Arrestee DNA – Supremes Decide

Arrestee-DNA

 

The FBI’s national DNA database, the Combined DNA Index System Program, includes an Arrestee Index of DNA profiles of people arrested in states where local law allows the collection of samples. The procedure of collecting DNA from arrestees has provoked longstanding debates. The US Supreme Court ended the debates with their June 3, 2013, approval of the controversial practice in a 4-3 decision.

The case Maryland v. King began in 2009 with the arrest of King for first- and second-degree assault charges in a Maryland facility. In compliance with the Maryland DNA Collection Act (MDCA), personnel took a cheek swab from King to generate a DNA profile. After King’s DNA profile matched the profile of DNA recovered during an investigation of an unsolved 2003 rape, King was charged with that crime. At his trial, King tried to suppress the DNA match, arguing that the MDCA was unconstitutional, because it violated the Fourth Amendment. The judge was not persuaded, and King was convicted of rape. The Maryland Court of Appeals set aside the conviction on the grounds that the parts of the law that authorized DNA collection from felony arrestees is unconstitutional. The State of Maryland appealed the decision to the Supreme Court.

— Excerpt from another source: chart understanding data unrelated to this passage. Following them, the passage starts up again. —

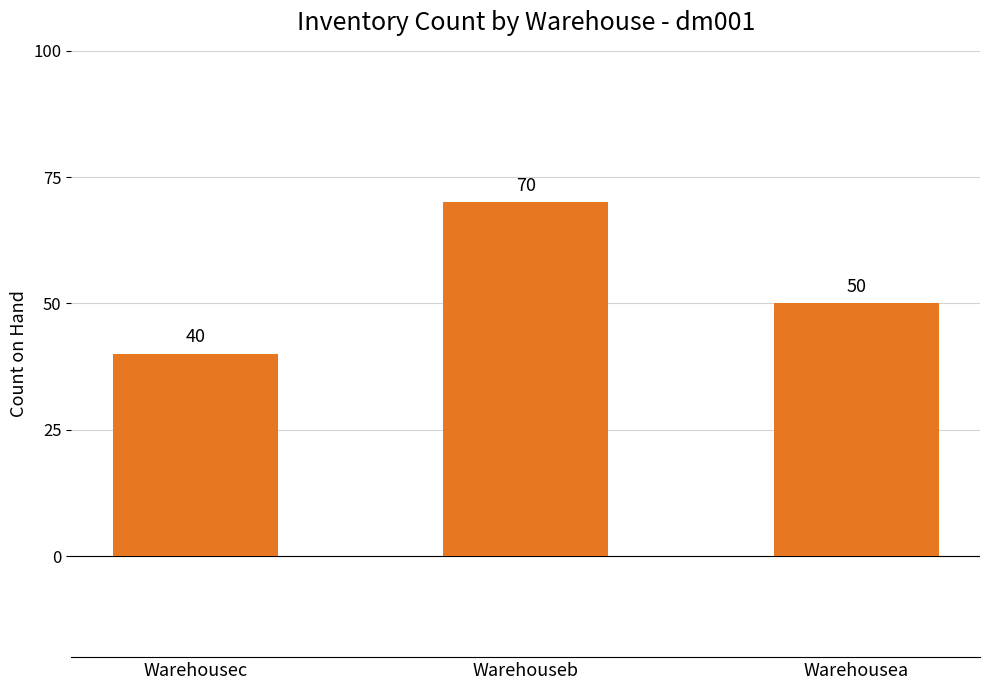

Is it true that the value at Warehousea is 50?

True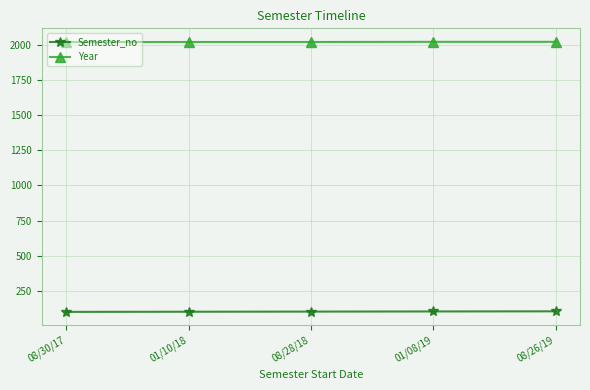

The value of Year at 01/10/18 is 2625. True or false?

False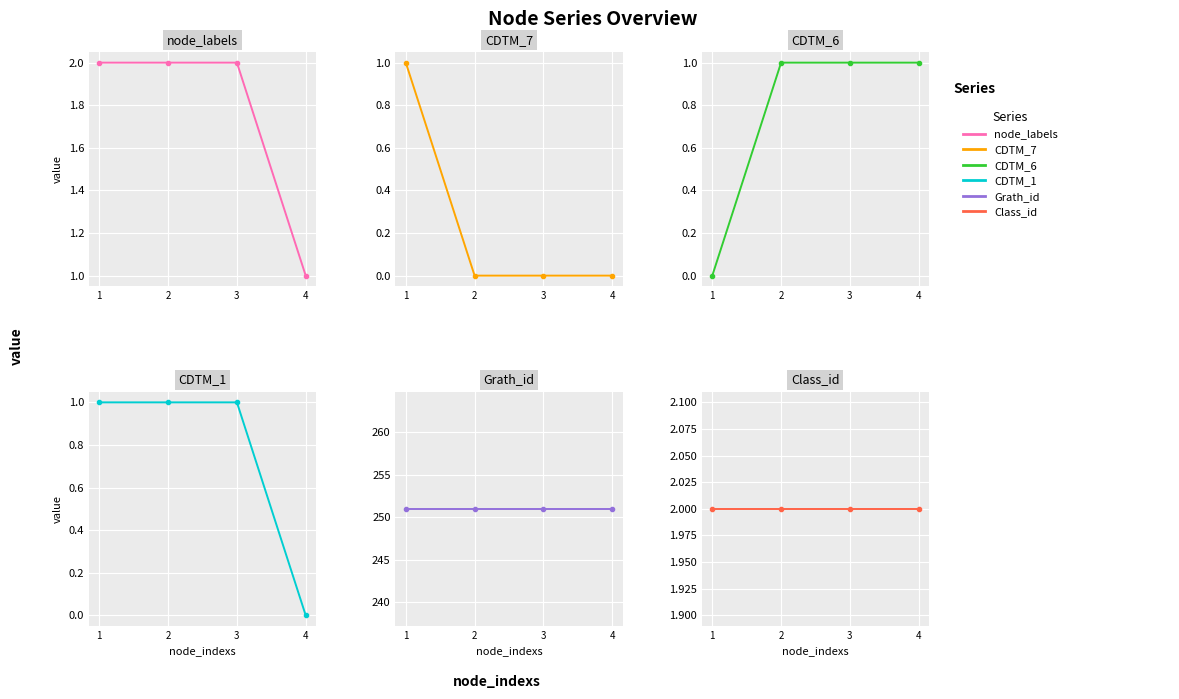

Which has a higher value, 4 or 1?

1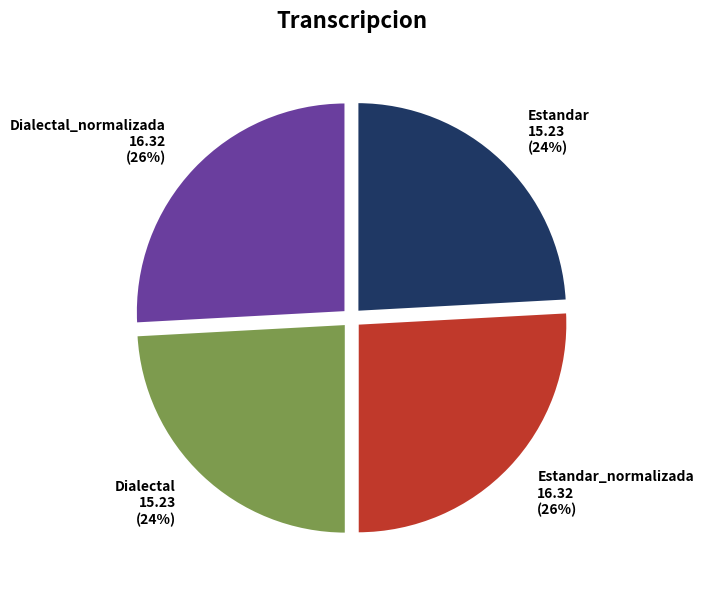

Do Dialectal and Estandar together represent more than half of the pie?

No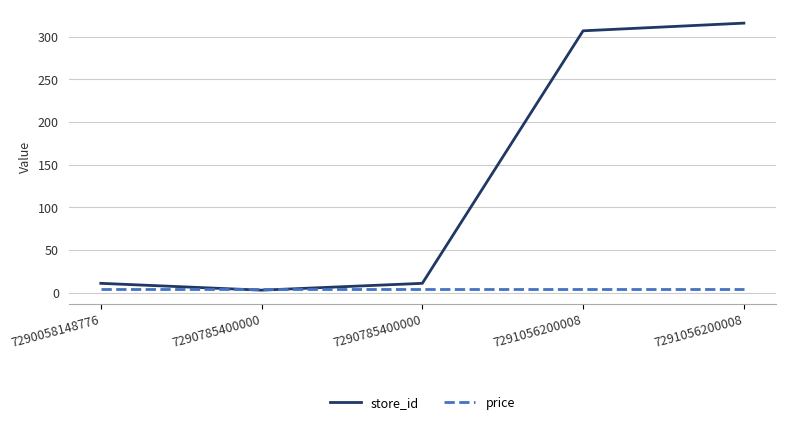

What is the value of the price point at the 5th from the left?

4.9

The Supremes reversed the Maryland Court of Appeals. Four justices decided the following:

 DNA identification of arrestees is a reasonable search that can be considered part of a routine booking procedure. When officers make an arrest supported by probable cause to hold for a serious offense and they bring the suspect to the station to be detained in custody, taking and analyzing a cheek swab of the arrestee’s DNA is, like fingerprinting and photographing, a legitimate police booking procedure that is reasonable under the Fourth Amendment.

The opinion is worth reading not only for the brief history of methods used to identify criminals, but also for the dissent. As a preview, the dissenting Justice Scalia wrote: “The Court’s assertion that DNA is being taken, not to solve crimes, but to identify those in the State’s custody, taxes the credulity of the credulous.”